La cueva
Fue imposible entrar sin pensar
en aquellos que hace siglos rompieron esas piedras para protegerse del
exterior. Cuando llegamos, alguien dijo que parecíamos los protagonistas de la
película En busca del arca perdida. Atravesamos las paredes en la que
respiraron los aborígenes. Tocamos la tierra, traspasamos las raíces y llegamos
a los orígenes. Afuera estaba el bullicio y las exigencias de la inmediatez mientras
dentro todo era silencio y quietud. Cerramos los ojos para vivir
un viaje de sonidos y sensaciones. A veces llegaba el miedo. Otras la alegría.

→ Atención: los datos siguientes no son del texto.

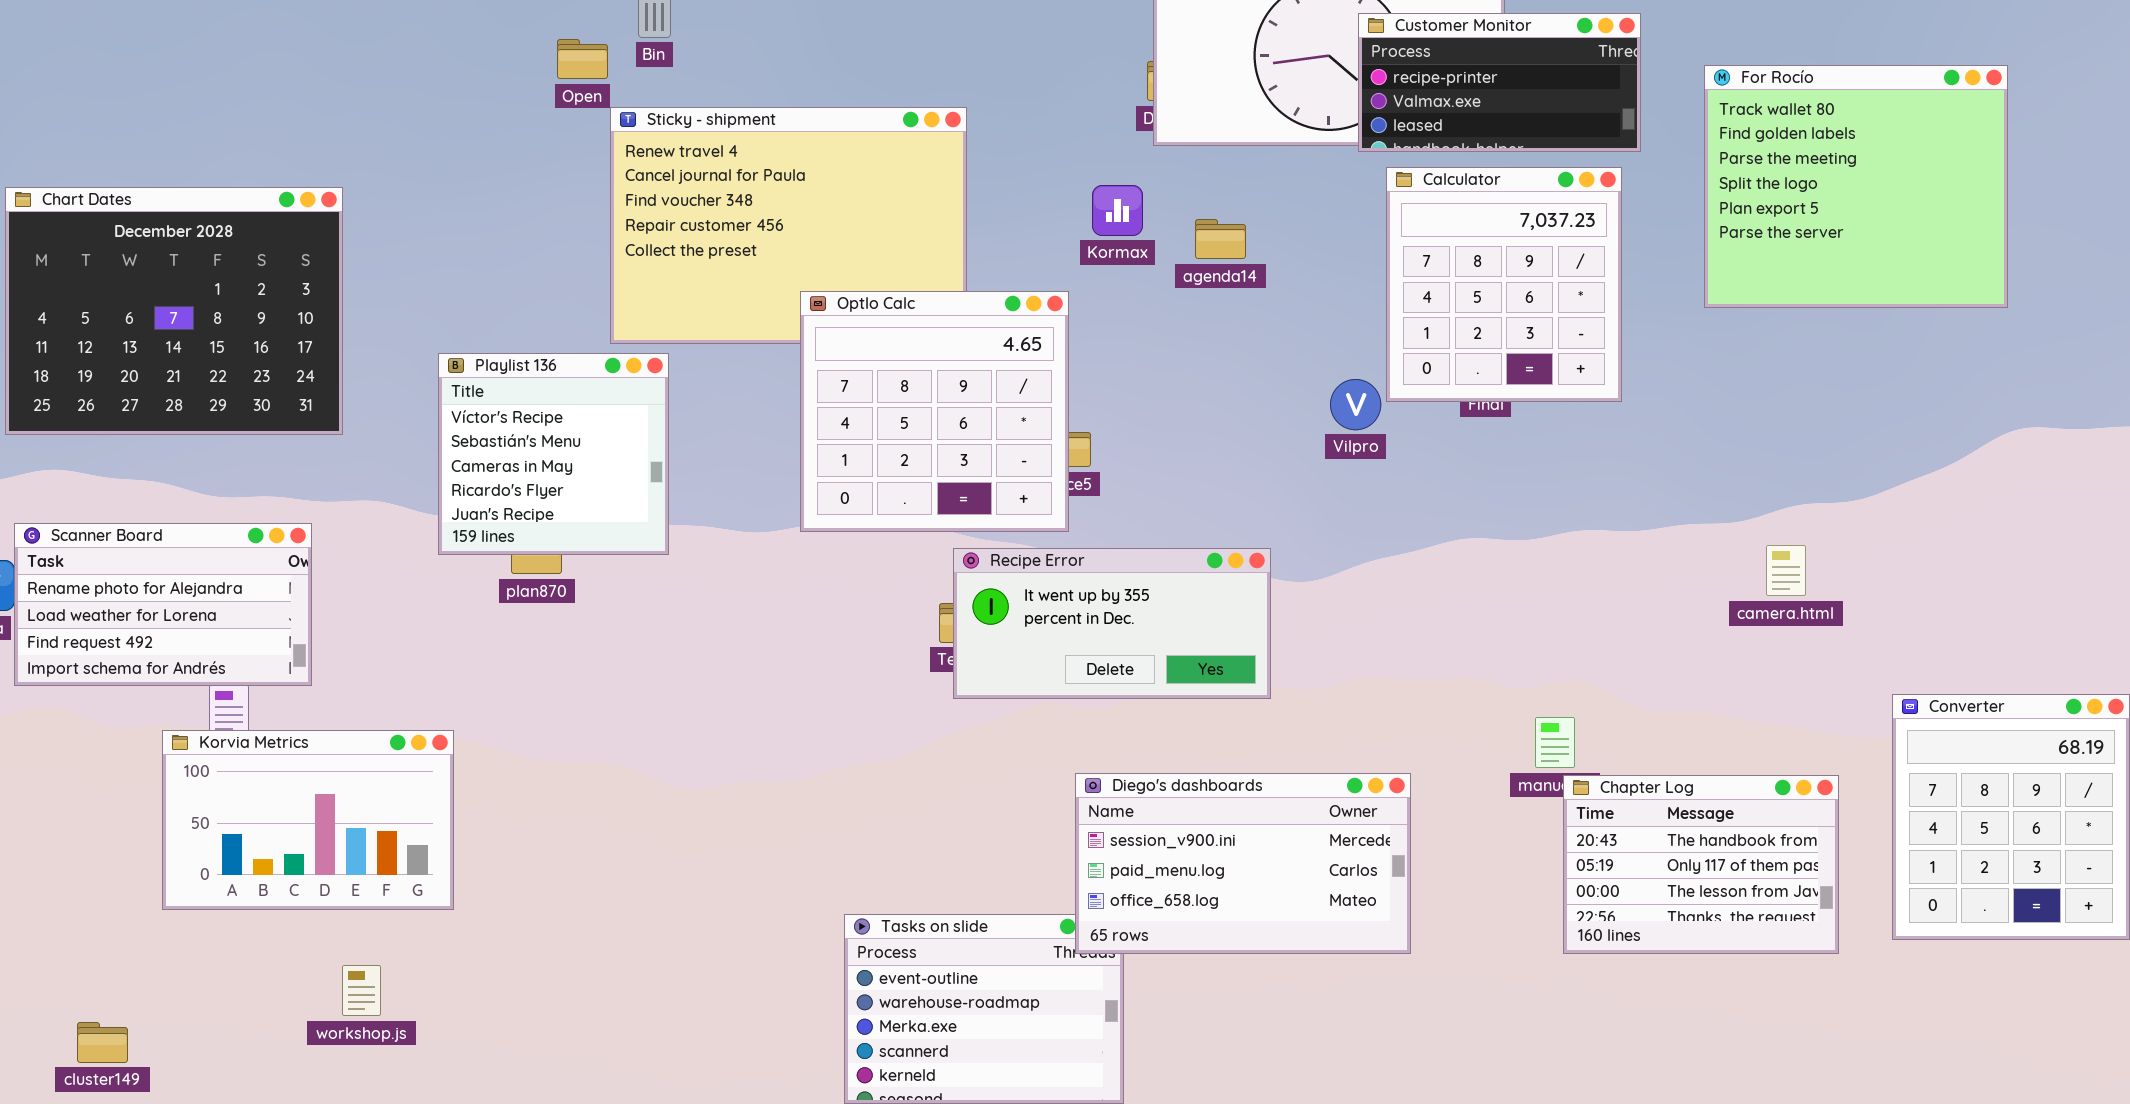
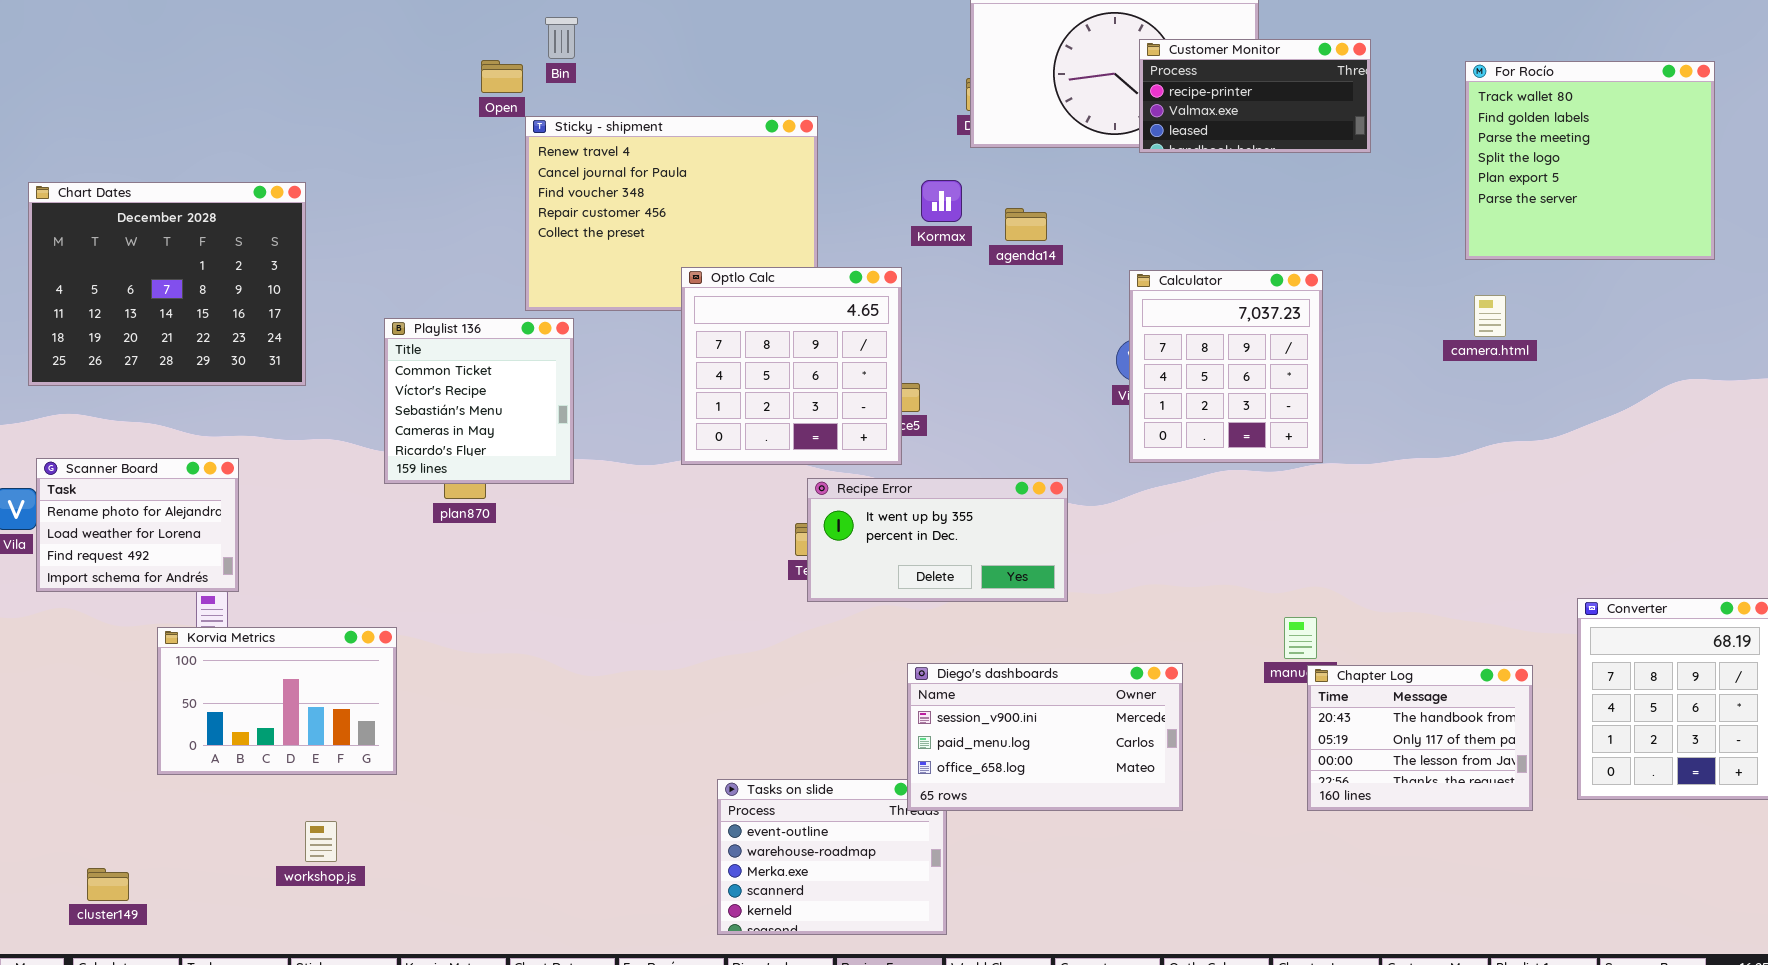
For Rocío: [1704,65,2008,308] -> [1465,61,1715,260], moved
Calculator: [1386,167,1622,402] -> [1129,270,1323,463], moved
Playlist 136: [438,353,669,555] -> [384,318,574,484], scrolled up 1 row
Scanner Board: [14,523,312,686] -> [36,458,239,592], resized
camera.html: [1766,545,1806,596] -> [1474,295,1506,337], moved

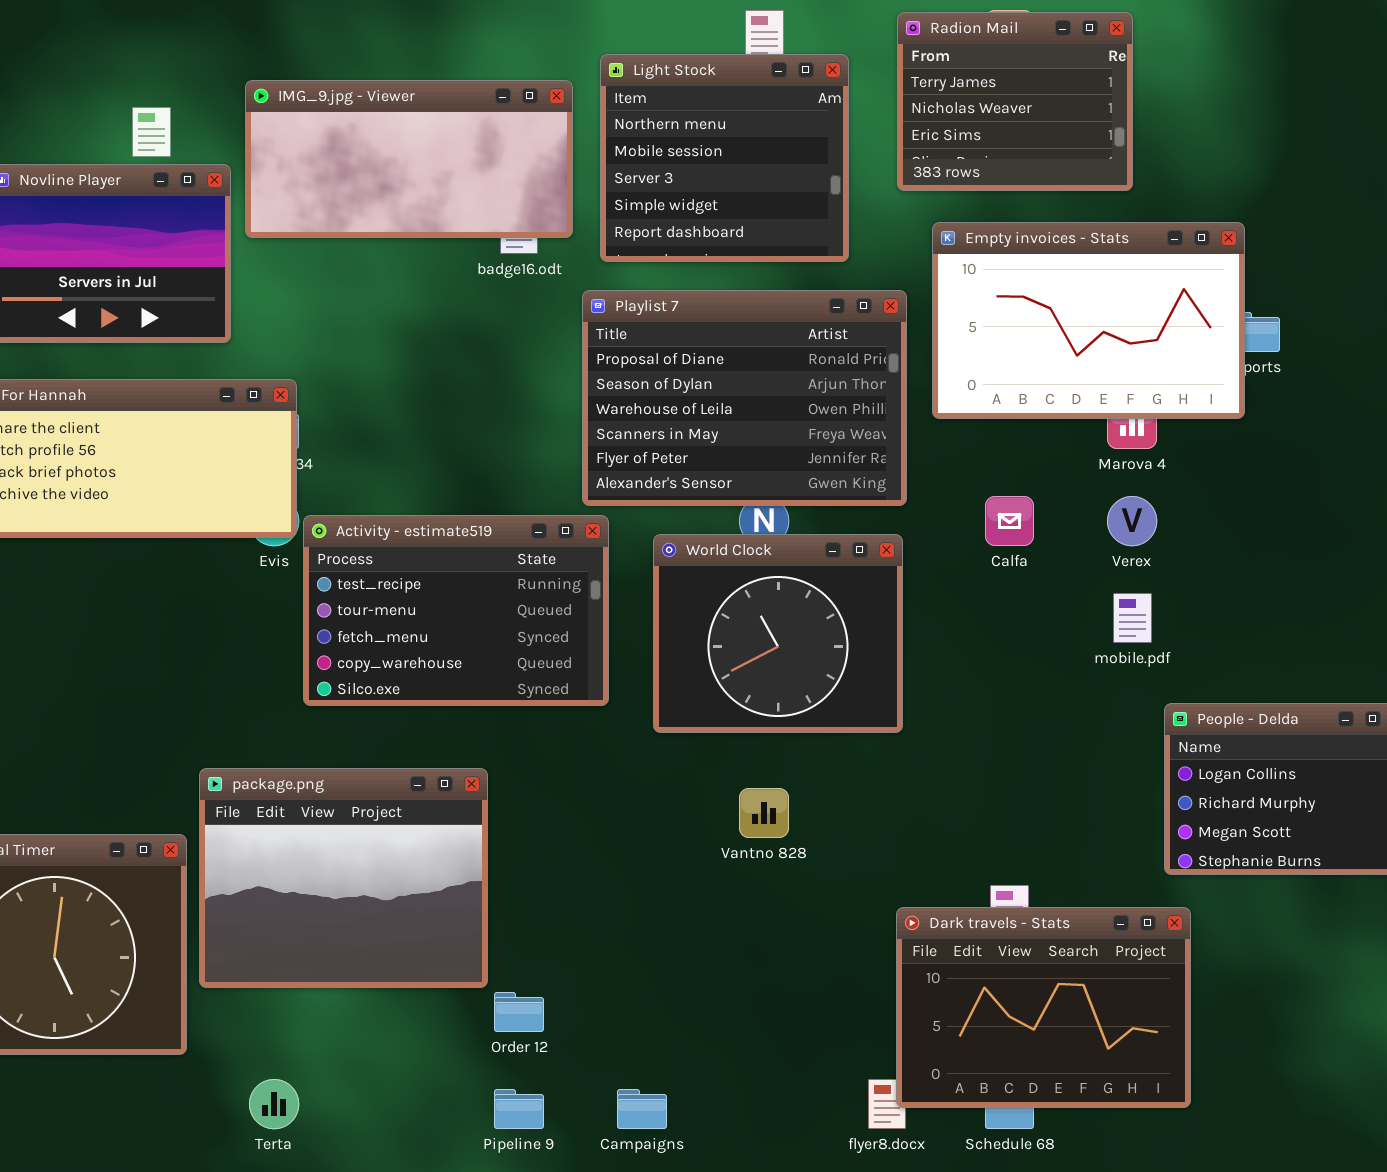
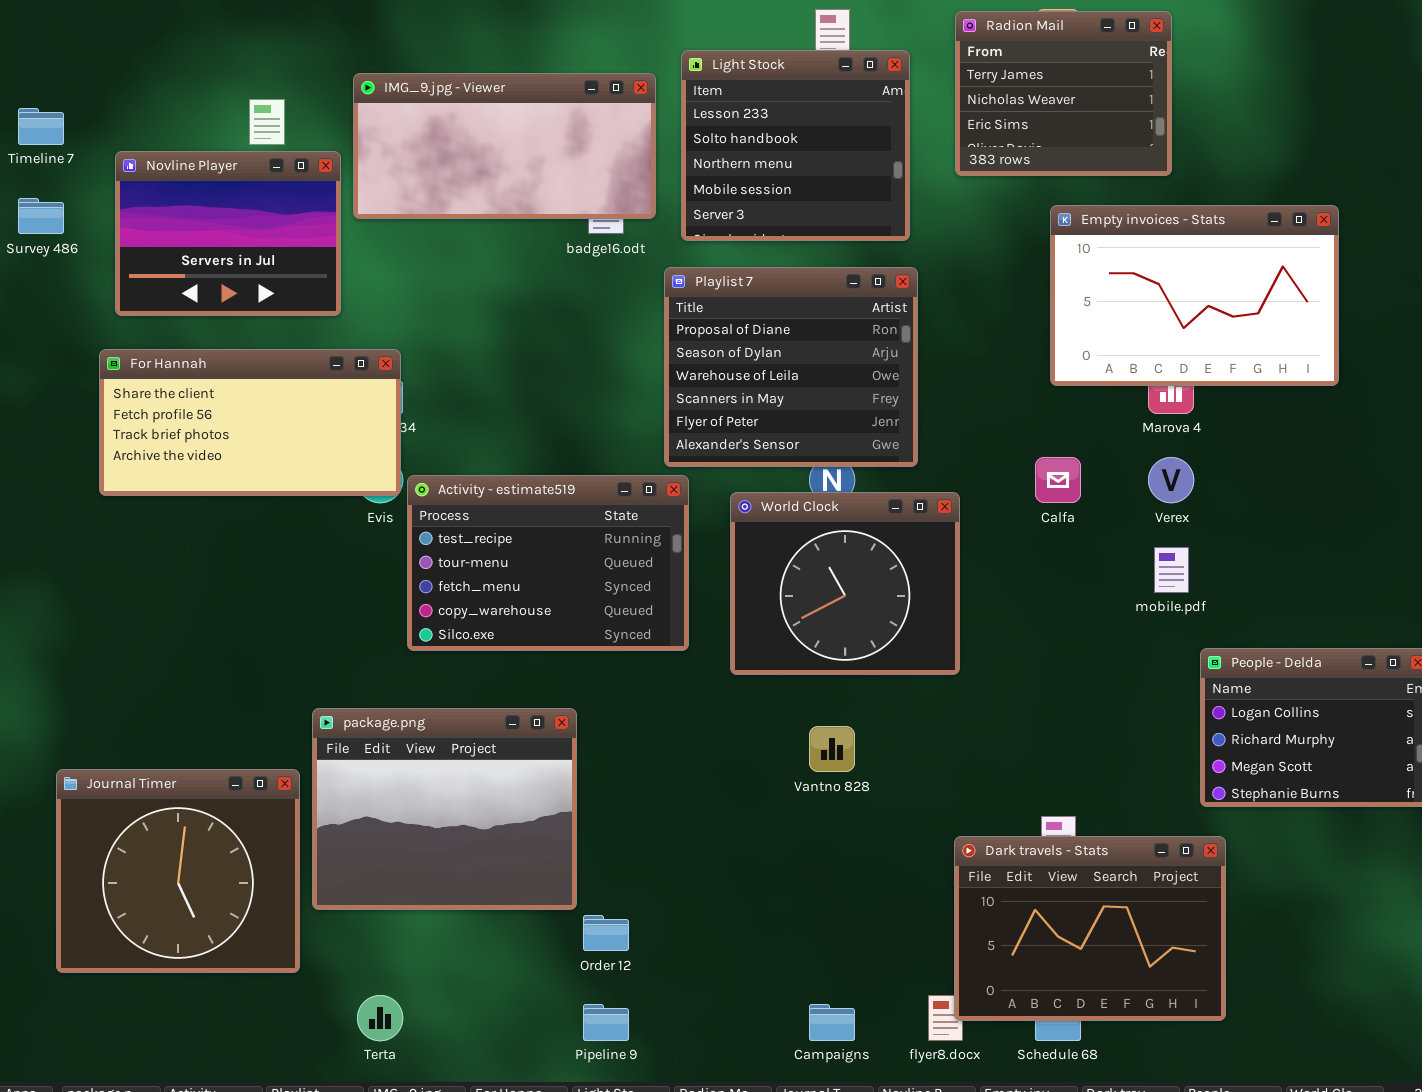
Light Stock: [600,54,849,262] -> [681,50,910,241], scrolled up 2 rows
Empty invoices - Stats: [932,222,1245,419] -> [1050,205,1339,386], moved
Playlist 7: [582,290,907,506] -> [664,267,918,467], resized
Campaigns: [617,1089,667,1129] -> [809,1004,855,1041], moved

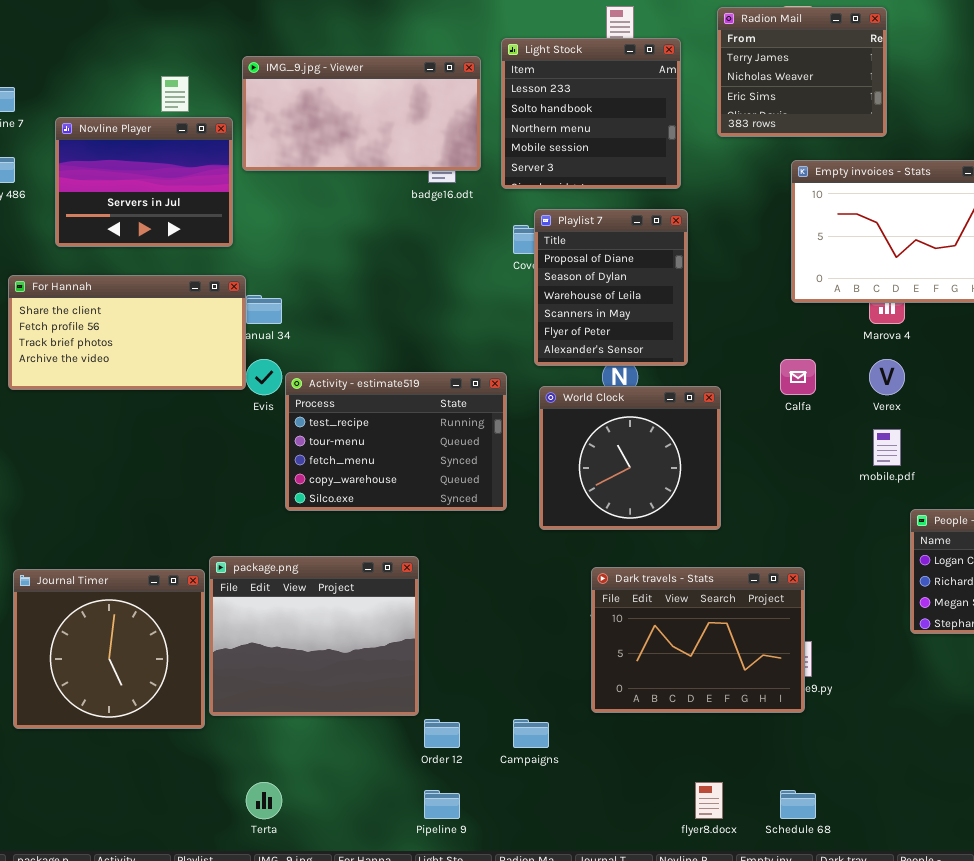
Playlist 7: [664,267,918,467] -> [534,209,688,366], resized
For Hannah: [99,349,401,496] -> [8,275,246,390], moved
Journal Timer: [56,769,300,973] -> [13,569,205,729], moved
Dark travels - Stats: [954,836,1226,1021] -> [591,567,805,713], moved
Campaigns: [809,1004,855,1041] -> [513,719,549,748], moved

La tristeza, el desaliento, la tranquilidad. Las paredes, aunque estaban frías,
latían y tenían vida. Unas paredes que han visto mucho, las derrotas de los aborígenes,
las victorias, las preguntas que lanzaban al azar, la simpleza, a las mujeres
parir, a los niños dormir alrededor del fuego. Un lugar que fue habitable y que
ahora miramos con asombro y alejado de la realidad en la que vivimos. Salimos
de la Cueva Madre con la energía que nos entregó. Con ese silencio que solo
encuentras en los lugares que han perdurado en el tiempo y que no están
contaminados de las comodidades que ha buscado el hombre para encontrar su bienestar.
No sé si algunos de los estuvimos allí lo vio, pero estoy segura de que detrás
del árbol que había en la entrada, estaba la sombra de algún chamán que agradecía
de que se siguiera respetando ese lugar sagrado.